Fragmento del texto:
___
Me levanté de la cama en instante de estar dormitando, se produjo el desdoblamiento astral, la separación muy natural del Eidolón. Con ese brillo muy singular del cuerpo astral me alejé de todos aquellos contornos anhelando llegar al templo de Berlín. Ostensiblemente hube de viajar deliciosamente sobre las procelosas aguas del océano Atlántico.

Flotando serenamente en la radiante atmósfera astral de este mundo llegué a las tierras de la vieja Europa y de inmediato me dirigí a la capital de Francia. Anduve silente como fantasma por todas esas viejas calles que otrora sirvieran de escenario a la Revolución Francesa. De pronto algo insólito sucede; una onda telepática ha llegado a mi plexo solar y siento el imperativo categórico de entrar en una preciosa morada.

En modo alguno jamás me pesaría haber traspasado el riquísimo umbral de tan noble mansión, pues allí tuve la inmensa dicha de hallar a un amigo de mis pasadas reencarnaciones. Dichoso flotaba aquel compañero, sumergido en el ambiente fluídico astral, fuera del cuerpo denso que yacía dormido en el perfumado lecho de caoba.
___
Datos del ejercicio:

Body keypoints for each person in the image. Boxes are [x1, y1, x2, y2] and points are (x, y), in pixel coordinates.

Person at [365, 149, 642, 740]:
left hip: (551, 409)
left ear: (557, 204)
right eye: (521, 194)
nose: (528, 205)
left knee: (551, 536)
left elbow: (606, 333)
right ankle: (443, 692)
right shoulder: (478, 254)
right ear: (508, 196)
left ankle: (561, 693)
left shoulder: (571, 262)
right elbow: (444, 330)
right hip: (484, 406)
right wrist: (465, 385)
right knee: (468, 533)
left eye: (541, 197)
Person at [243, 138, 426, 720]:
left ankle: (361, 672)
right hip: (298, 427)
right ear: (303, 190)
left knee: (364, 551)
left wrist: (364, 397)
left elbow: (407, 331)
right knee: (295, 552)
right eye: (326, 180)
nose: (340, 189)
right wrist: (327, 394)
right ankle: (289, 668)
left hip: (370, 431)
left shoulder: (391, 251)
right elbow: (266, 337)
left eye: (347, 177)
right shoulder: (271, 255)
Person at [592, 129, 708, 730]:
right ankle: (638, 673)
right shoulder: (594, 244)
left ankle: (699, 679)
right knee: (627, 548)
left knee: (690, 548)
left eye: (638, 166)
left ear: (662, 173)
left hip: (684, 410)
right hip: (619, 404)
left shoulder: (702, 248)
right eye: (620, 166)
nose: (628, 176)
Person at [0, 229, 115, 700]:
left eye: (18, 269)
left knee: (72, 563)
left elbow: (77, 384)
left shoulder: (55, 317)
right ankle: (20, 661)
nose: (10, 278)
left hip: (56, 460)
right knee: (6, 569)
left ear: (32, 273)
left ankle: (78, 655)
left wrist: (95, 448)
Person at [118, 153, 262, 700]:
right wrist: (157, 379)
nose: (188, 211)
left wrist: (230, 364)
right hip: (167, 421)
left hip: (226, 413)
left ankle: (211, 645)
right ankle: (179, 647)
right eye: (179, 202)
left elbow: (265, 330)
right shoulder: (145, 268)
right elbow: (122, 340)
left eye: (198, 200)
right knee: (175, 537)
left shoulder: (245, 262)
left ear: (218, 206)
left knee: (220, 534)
___
Acción requerida 1: Reproduce el pasaje del relato del viaje astral que va de "Flotando serenamente en" a "lecho de caoba.", ambos inclusive, y cambia "morada" por "residencia".
Acción requerida 2: Prosigue el relato del viaje astral a partir de su última oración.
El material procede de una fuente distinta a la del relato.

Tu respuesta 1:
Flotando serenamente en la radiante atmósfera astral de este mundo llegué a las tierras de la vieja Europa y de inmediato me dirigí a la capital de Francia. Anduve silente como fantasma por todas esas viejas calles que otrora sirvieran de escenario a la Revolución Francesa. De pronto algo insólito sucede; una onda telepática ha llegado a mi plexo solar y siento el imperativo categórico de entrar en una preciosa residencia.

En modo alguno jamás me pesaría haber traspasado el riquísimo umbral de tan noble mansión, pues allí tuve la inmensa dicha de hallar a un amigo de mis pasadas reencarnaciones. Dichoso flotaba aquel compañero, sumergido en el ambiente fluídico astral, fuera del cuerpo denso que yacía dormido en el perfumado lecho de caoba.

Tu respuesta 2:
En el tálamo nupcial dormía también el cuerpo físico delicioso de su bienamada; el alma sideral de esta última, fuera de su receptáculo mortal, compartía el gozo mirífico de su esposo y flotaba. Y vi dos tiernos infantes de espléndida belleza, jugando felices entre el encanto mágico de aquella morada. A mi antiguo amigo saludé y también a su Eva inefable, mas los niños se espantaron con mi inusitada presencia.

Parecióme mejor salir por ahí, por esas calles de París, y mi amigo no rechazó la idea; platicando juntos nos alejamos de la mansión de las delicias. Caminamos despacito, despacito, por todas esas calles y avenidas que van desde el centro hasta la periferia.

En las afueras de aquella gran urbe le propuse a quema ropa, como se dice por ahí, visitáramos juntos el templo esotérico de Berlín Alemania; el iniciado aquel declinó muy amablemente la invitación objetando que tenía esposa e hijos y por ello sólo quería concentrar su atención en los problemas económicos de la vida. Con gran pesar me alejé de aquel hombre despierto, lamenté que pospusiese su trabajo esotérico.

Suspendiéndome en la luz astral de las maravillas y prodigios, pasé por encima de unos vetustos murallones antiquísimos. Dichoso viajé a lo largo del tortuoso camino que en forma serpentina
se desenvolvía aquí, allá y acullá.

Embriagado de éxtasis llegué hasta el templo de las paredes transparentes; la entrada a aquel lugar santo era ciertamente muy singular. Vi una especie de parque dominguero, lleno todo con plantas bellísimas y flores exquisitas que exhalaban un álito de muerte. En el fondo extraordinario de aquel jardín encantador resplandecía solemne el templo de los esplendores.

Las enrejadas puertas de hierro que daban acceso al precioso parque del santuario, a veces se abrían para que alguien entrase, a veces se cerraban. Todo aquel conjunto delicado y maravilloso, resaltaba iluminado con la inmaculada luz del espíritu universal de vida.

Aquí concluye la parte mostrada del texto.